Peter Just’s new book about Margaret Thatcher after Downing Street has shown that she had a mixed view of her successor John Major, but she was harsher on the man who followed him. The book has a story about Lady Palumbo, wife of the Tory peer, asking Thatcher what she thought of Tony Blair. “My dear,” Thatcher replied, “I do not think of him.”
Mamma mia
An intriguing advert has emerged in The Stage for the show ABBA Voyage, which renders the Swedish quartet as digitally recreated holograms.

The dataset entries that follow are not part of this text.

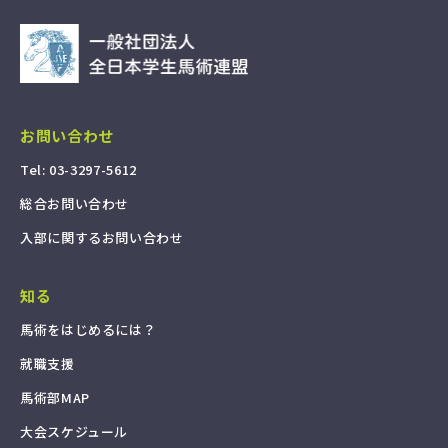
お問い合わせ
T
e
l
:
0
3
-
3
2
9
7
-
5
6
1
2
総
合
お
問
い
合
わ
せ
入
部
に
関
す
る
お
問
い
合
わ
せ
知る
馬
術
を
は
じ
め
る
に
は
？
就
職
支
援
馬
術
部
M
A
P
大
会
ス
ケ
ジ
ュ
ー
ル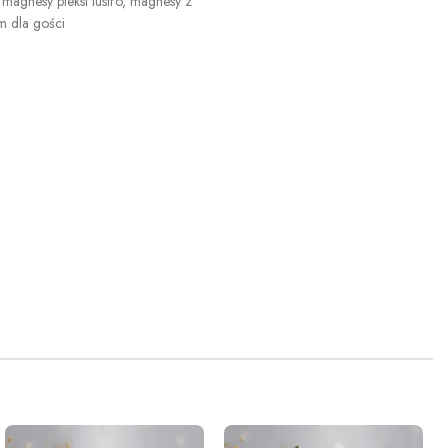
magnesy pleksi lustro
,
magnesy z
 dla gości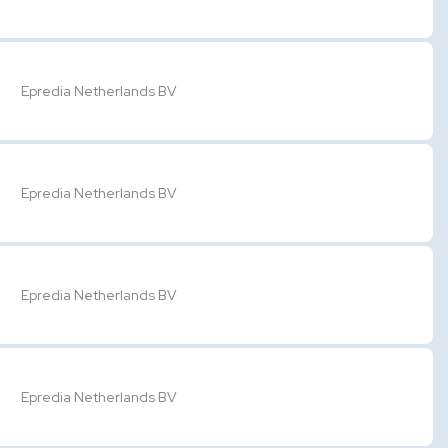
Epredia Netherlands BV
Epredia Netherlands BV
Epredia Netherlands BV
Epredia Netherlands BV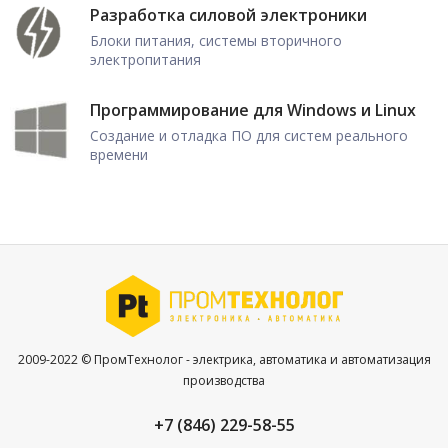
Разработка силовой электроники
Блоки питания, системы вторичного
электропитания
Программирование для Windows и Linux
Создание и отладка ПО для систем реального
времени
2009-2022 © ПромТехнолог - электрика, автоматика и автоматизация
производства
+7 (846) 229-58-55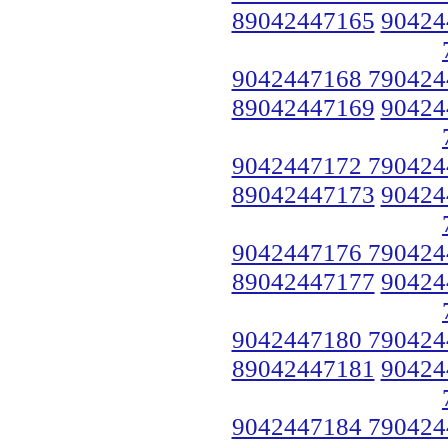
89042447165
90424
9042447168 790424
89042447169
90424
9042447172 790424
89042447173
90424
9042447176 790424
89042447177
90424
9042447180 790424
89042447181
90424
9042447184 790424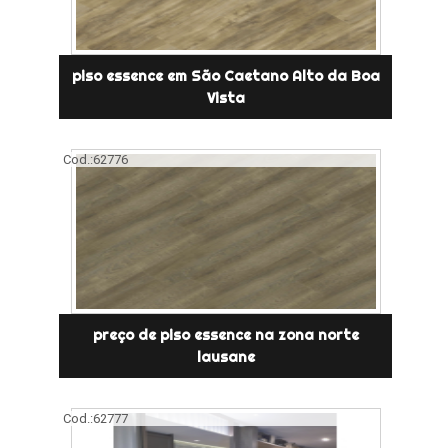
piso essence em São Caetano Alto da Boa
Vista
Cod.:
62776
preço de piso essence na zona norte
lausane
Cod.:
62777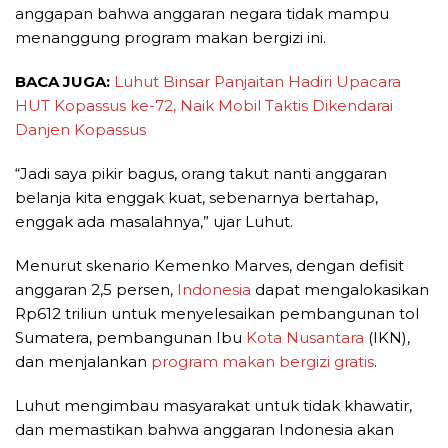
anggapan bahwa anggaran negara tidak mampu
menanggung program makan bergizi ini.
BACA JUGA:
Luhut Binsar Panjaitan Hadiri Upacara
HUT Kopassus ke-72, Naik Mobil Taktis Dikendarai
Danjen Kopassus
“Jadi saya pikir bagus, orang takut nanti anggaran
belanja kita enggak kuat, sebenarnya bertahap,
enggak ada masalahnya,” ujar Luhut.
Menurut skenario Kemenko Marves, dengan defisit
anggaran 2,5 persen,
Indonesia
dapat mengalokasikan
Rp612 triliun untuk menyelesaikan pembangunan tol
Sumatera, pembangunan Ibu
Kota Nusantara
(IKN),
dan menjalankan
program makan bergizi gratis
.
Luhut mengimbau masyarakat untuk tidak khawatir,
dan memastikan bahwa anggaran Indonesia akan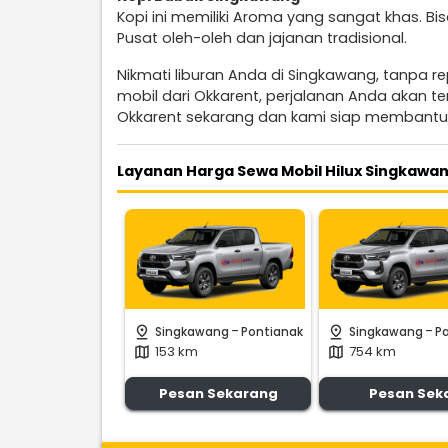
Kopi ini memiliki Aroma yang sangat khas. 
Pusat oleh-oleh dan jajanan tradisional.
Nikmati liburan Anda di Singkawang, tanpa r
mobil dari Okkarent, perjalanan Anda akan 
Okkarent sekarang dan kami siap membantu
Layanan Harga Sewa Mobil Hilux Singkawan
-
-
pin_drop
pin_drop
Singkawang
Pontianak
Singkawang
P
153 km
754 km
map
map
Pesan Sekarang
Pesan Sek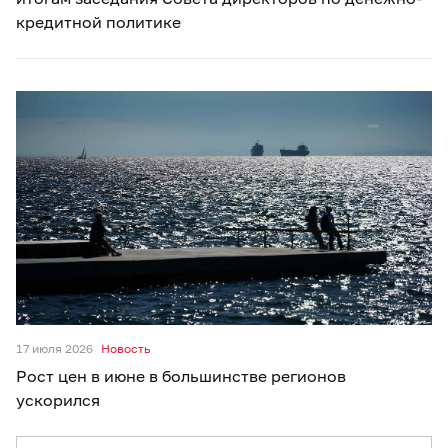
кредитной политике
17 июля 2026
Новость
Рост цен в июне в большинстве регионов
ускорился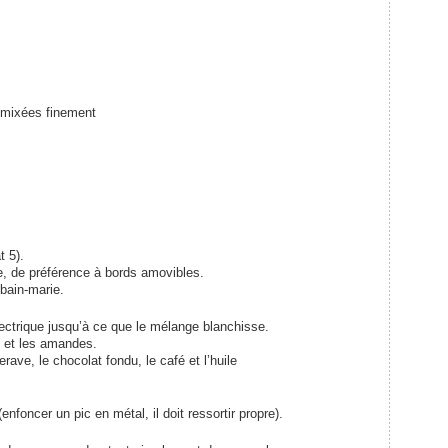
r mixées finement
t 5).
, de préférence à bords amovibles.
bain-marie.
lectrique jusqu’à ce que le mélange blanchisse.
o, et les amandes.
rave, le chocolat fondu, le café et l’huile
nfoncer un pic en métal, il doit ressortir propre).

A technician is required to ensure that the digital stars get on stage but, in a stark contrast with their human equivalents, this job apparently requires someone who is “confident with hand and power tools”. Back in the day, it can’t be denied that some of the band were partial to a screwdriver, but they never said gimme, gimme, gimme a spanner at midnight.
Natural selection
The arrival of a new David Attenborough series this weekend will be a cause of joy for many, but for the comedian Simon Evans it may bring a slight shudder. He is haunted by the time he met the great narrator at a BBC party and became the umpteenth person to tell Attenborough he was marvellous. “He looked suitably grateful,” Evans said, “but I then decided to articulate my private theory about what makes for great factual programming — that the host not be an expert themselves but a keen amateur”. Attenborough stiffened and politely but firmly said that he had studied zoology at Cambridge. “I swiftly registered the termination of pleasantries,” Evans said, adding that he then attempted safer hero-worship. “I went to congratulate Ronnie Barker on his jackets.”